China on Monday said that no "exclusive cliques" should be formed as it accused some countries of trying to "drive a wedge" among regional nations referring to the first virtual Quad summit.

The United States, India, Australia and Japan held their first virtual summit on Friday during which President Joe Biden told leaders of the coalition that a "free and open" Indo-Pacific is essential to their countries and vowed that his country was committed to working with its partners and allies in the region to achieve stability. 

Prime Minister Narendra Modi attended the virtual summit alongside Australian Prime Minister Scott Morrison and Japanese Prime Minister Yoshihide Suga.

"Relevant countries should abandon the Cold War mentality and ideological bias, do not form exclusive cliques and act in a way conducive to solidarity, unity, regional peace and stability," Chinese Foreign Ministry spokesman Zhao Lijian told a media briefing here.
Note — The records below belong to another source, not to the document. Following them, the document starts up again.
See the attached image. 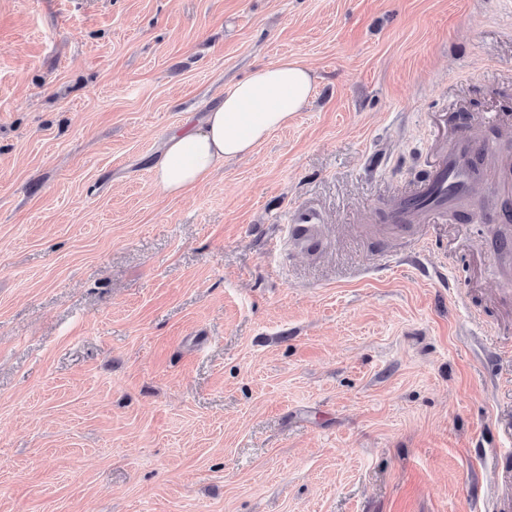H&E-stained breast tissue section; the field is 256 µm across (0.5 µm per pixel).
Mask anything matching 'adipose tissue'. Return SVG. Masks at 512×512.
Segmentation results:
<instances>
[{
    "instance_id": "1",
    "label": "adipose tissue",
    "mask_w": 512,
    "mask_h": 512,
    "mask_svg": "<svg viewBox=\"0 0 512 512\" xmlns=\"http://www.w3.org/2000/svg\"><path fill=\"white\" fill-rule=\"evenodd\" d=\"M314 88L311 72L284 59L262 65L227 90L202 127L171 133L153 165L155 182L179 196L211 176L225 160L243 157L302 110Z\"/></svg>"
}]
</instances>
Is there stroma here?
<instances>
[{
    "label": "stroma",
    "mask_w": 512,
    "mask_h": 512,
    "mask_svg": "<svg viewBox=\"0 0 512 512\" xmlns=\"http://www.w3.org/2000/svg\"><path fill=\"white\" fill-rule=\"evenodd\" d=\"M287 57L304 109L165 196L168 134ZM472 121L512 152V0H0V512L512 499L501 204L390 227Z\"/></svg>",
    "instance_id": "stroma-1"
}]
</instances>
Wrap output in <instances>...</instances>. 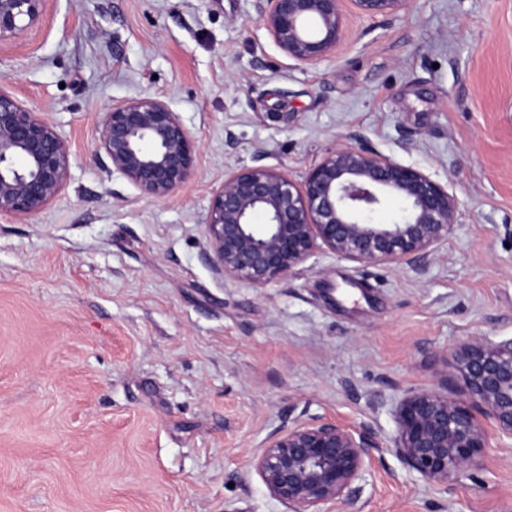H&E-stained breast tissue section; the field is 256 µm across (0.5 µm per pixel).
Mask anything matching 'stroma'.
I'll list each match as a JSON object with an SVG mask.
<instances>
[{
    "label": "stroma",
    "instance_id": "stroma-1",
    "mask_svg": "<svg viewBox=\"0 0 512 512\" xmlns=\"http://www.w3.org/2000/svg\"><path fill=\"white\" fill-rule=\"evenodd\" d=\"M344 21L345 49L317 65L273 44L258 0H47L0 43V89L71 156L56 199L0 218V512H286L249 463L315 417L381 445L362 512H512V441L481 404L483 466L448 491L393 448L397 400L460 396L458 342L512 336V0ZM144 96L199 146L163 199L97 150L105 112ZM353 141L455 196L428 261L319 250L254 288L206 260L225 171L299 182Z\"/></svg>",
    "mask_w": 512,
    "mask_h": 512
}]
</instances>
He was answering a question about the first Leaders' Summit of the Quad countries and the reported remarks by US National Secretary Advisor Jake Sullivan that the four leaders discussed the challenge posed by China and said all four believed the democracies could help compete with autocracy.

"For some time, some countries have been exaggerating the so-called 'China threat'. China challenges to drive a wedge among regional countries to sow discord between their relations with China,'' Zhao said.

 "The state-to-state exchanges and cooperation should be conducive for improving mutual understanding and trust among the countries and should not be targeted against and undermine the interests of third parties," he said.

Zhao also reacted angrily to reported remarks by US Defence Secretary Lloyd J. Austin that the goal of the US and its key allies is to ensure that they have the capabilities, operational plans and concepts to offer credible deterrence to China or anybody else who wants to take on America.

"In the era of globalisation, the practice of forming cliques against specific countries based on ideology is detrimental to the international order," Zhao said. "They will gain no support and end up nowhere," he said.
"The US should adopt the right mindset, view China and China-US relations in an objective and rational way, stop interfering in China's internal affairs, work with China, focus on cooperation and manage differences to bring China-US relations back on track for sound and stable development,'' he said.

He said China has been promoting world peace and contributing to the development and defending the international order.

"A growing China would only mean a greater strength for peace. It is an opportunity rather than a challenge to the world. China firmly upholds the international system with the UN at its core and international order based on international law rather than the international order defined by certain countries to save their hegemony," he said.

US Defence Secretary Lloyd Austin will visit India this week along with Japan and South Korea, in the first overseas trip of a senior member of the new Biden Administration.